Somali militants kill six in bomb attack on U.N. vehicle
(Reuters) – Somali militant group al Shabaab bombed a minivan carrying staff to a United Nations office in the semi-autonomous Puntland region on Monday, killing six people including four from the global body’s children’s fund UNICEF, officials said.
Images posted on social media show a blood-spattered white vehicle, its windows shattered and the roof blown off by the blast in the region’s administrative capital Garowe.
UNICEF said in a statement the improvised explosive device attack occurred when its staff were travelling to the office from their guest house nearby and that four more of its staff were seriously wounded.
“Our immediate thoughts are with the families of the four staff members who were killed and with those who were injured. All of us at UNICEF are deeply saddened and deeply angered,” said Anthony Lake, its executive director.

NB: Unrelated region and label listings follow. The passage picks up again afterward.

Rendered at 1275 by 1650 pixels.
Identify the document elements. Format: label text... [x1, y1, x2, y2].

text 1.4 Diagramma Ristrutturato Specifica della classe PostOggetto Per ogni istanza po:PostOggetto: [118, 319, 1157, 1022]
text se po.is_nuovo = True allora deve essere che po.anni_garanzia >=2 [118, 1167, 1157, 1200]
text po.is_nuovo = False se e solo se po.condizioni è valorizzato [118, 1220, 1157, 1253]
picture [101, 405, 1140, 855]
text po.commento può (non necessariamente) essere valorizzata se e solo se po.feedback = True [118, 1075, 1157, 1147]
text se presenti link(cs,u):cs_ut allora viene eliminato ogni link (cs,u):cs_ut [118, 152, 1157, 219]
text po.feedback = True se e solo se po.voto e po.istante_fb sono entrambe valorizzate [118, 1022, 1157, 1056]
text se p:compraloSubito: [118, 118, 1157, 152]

Nicholas Kay, the U.N. Special Representative for Somalia, said two guards also died in the attack.
“The complete disregard for the lives of people working on the humanitarian and development needs of the people of Somalia is despicable,” he said in a statement.
Al Qaeda-linked al Shabaab has staged a string of attacks in Somalia and surrounding countries aimed at imposing its harsh brand of Islam and overthrowing the Somali government, which is backed by Western donors and African peacekeepers.
“We are behind the Garowe attack,” al Shabaab’s military operations spokesman, Sheikh Abdiasis Abu Musab, told Reuters.